Introduction
Known for his works having participated in the Enlightenment period, Jean-Jacques Rousseau, disappointed with the difficulties of society life, was made on late amateur herbalist. He also explained that he had found in this activity real consolation to his pain. He evokes all this in his work "Reveries of the Solitaire walker", referring to his passage on a small wild island of Lake Bienne, in Switzerland.

The happiness of the friend of plants (According to Jean-Jacques Rousseau)
"No more wanting to work, I needed fun that would be and that gave me a pain than the one that likes to take a lazy. I undertake to do"Flora Petrinsulari "s And to describe all the plants of the island without omitting a single one, with a sufficient detail to take care of the rest of my days. It is said that a German has made a book on a lemon zest, I would have made one on each gramen of the nearest, on each foam of the woods, on each lichen that lines the rocks; Finally I did not want to leave a hair of grass, not a vegetable atom that was ample described. As a result of this beautiful project, every morning after lunch, that we all do together, I was going to a magnifying glass in my hand and my "Sytema Naturoe " Under the arm to visit a canton of the island, which I had for this purpose divided into small squares with the intention of browsing them one after the other in each season. Nothing is more singular than the ravings, the ecstasies that I felt with each observation that I made on the structure and the plant organization, is on the play of the sexual parts of the fruiting, whose system was then completely new for me. The distinction of generic characters, of which I did not previously have the slightest idea, chased me by verifying them on the common species, while waiting for it to be rare. The forms of the two long stamens of the brunette, the spring of those of nettle and the parer, the explosion of the fruit of balsamine and the box of boxwood, a thousand small games of the fruiting that I observed for the first time filled me with joy. "(...)
"The trees, the shrubs, the plants are the set and the garment of the earth. Nothing is so sad that the aspect of a bare and peeled countryside which only spreads in the eyes of stones, silt and Sands. But vivified by nature and clothed in her wedding dress in the middle of the course of waters and songs of birds, the earth offers man in the harmony of the three reigns a spectacle full of life, of interest and Charming, the only spectacle in the world whose eyes and hearts never get tired of. " (..)

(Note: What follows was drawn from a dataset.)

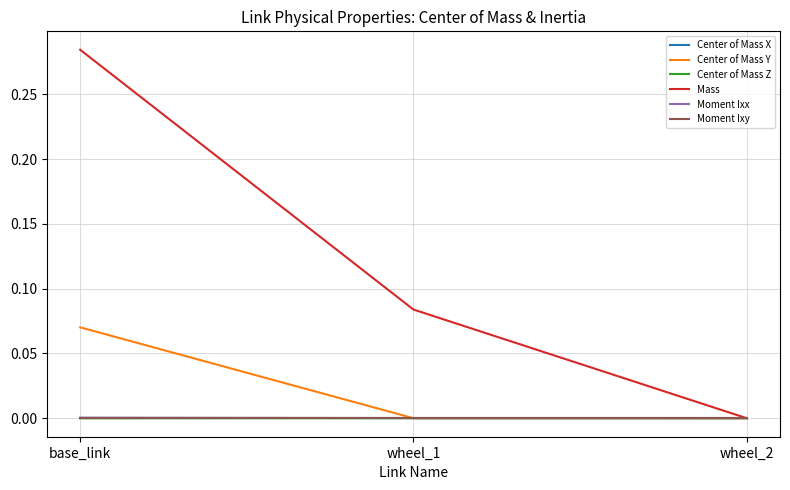

Which label corresponds to the smallest value in the chart?

base_link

"Brilliant, flowers, meadows enamel, fresh shade, streams, groves, greenery, come and purify my imagination. My dead soul to all large movements can only be affected by sensitive objects; Sensations, and it is only by them that pain or pleasure can reach me here below. Attracted by the laughing objects that surround me, I consider them, I contemplate them, I compare them, I learn Finally to classify them, and I am suddenly botanist that is necessary to be the one who wants to study nature only to constantly find new reasons to love it.
I am not trying to learn: it is too late. Besides, I have never seen that so much science contributes to the happiness of life. But I'm trying to give myself soft and simple amusements that I can easily taste and that distract me from my misfortunes. I have neither expenditure to do nor difficulty to take to wander nonchaident of grass grass, from plant to plants to examine them, to compare their various characters, to mark their relationships and their differences, finally to observe the plant organization so as to follow the march and play of these living machines, sometimes successfully seeks their general laws, and the end of their various structures, and to deliver to the charm of the administration grateful for the hand which makes me enjoy all of this."
"Plants seem to have been sown profusely on earth, like the stars in the sky, to invite man by the attraction of pleasure and curiosity to the study of nature; but the stars are placed far from We; we need preliminary knowledge, instruments, machines, very long ladders to reach and bring them together at our reach. The plants are naturally there. They are born under our feet, and in our hands so to speak, and if The smallness of their essential parts sometimes steals them with simple view, the instruments that make them are much easier than those of astronomy. Botanical is the study of a lonely lazy: a point and a magnifying glass is the whole device he needs to observe them. He walks, he wanders freely from one object to another, he reviews each flower with interest and curiosity, and as soon as he begins to grasp The laws of their structure he tastes to observe them u No pleasure without difficulty as lively as if it cost him a lot. In this bird occupation there is a charm that we only feel in the full calm of passions but which is enough alone to make life happy and sweet. "(...)
"This study (has become) for me, a kind of passion that fills the void of all those I no longer have."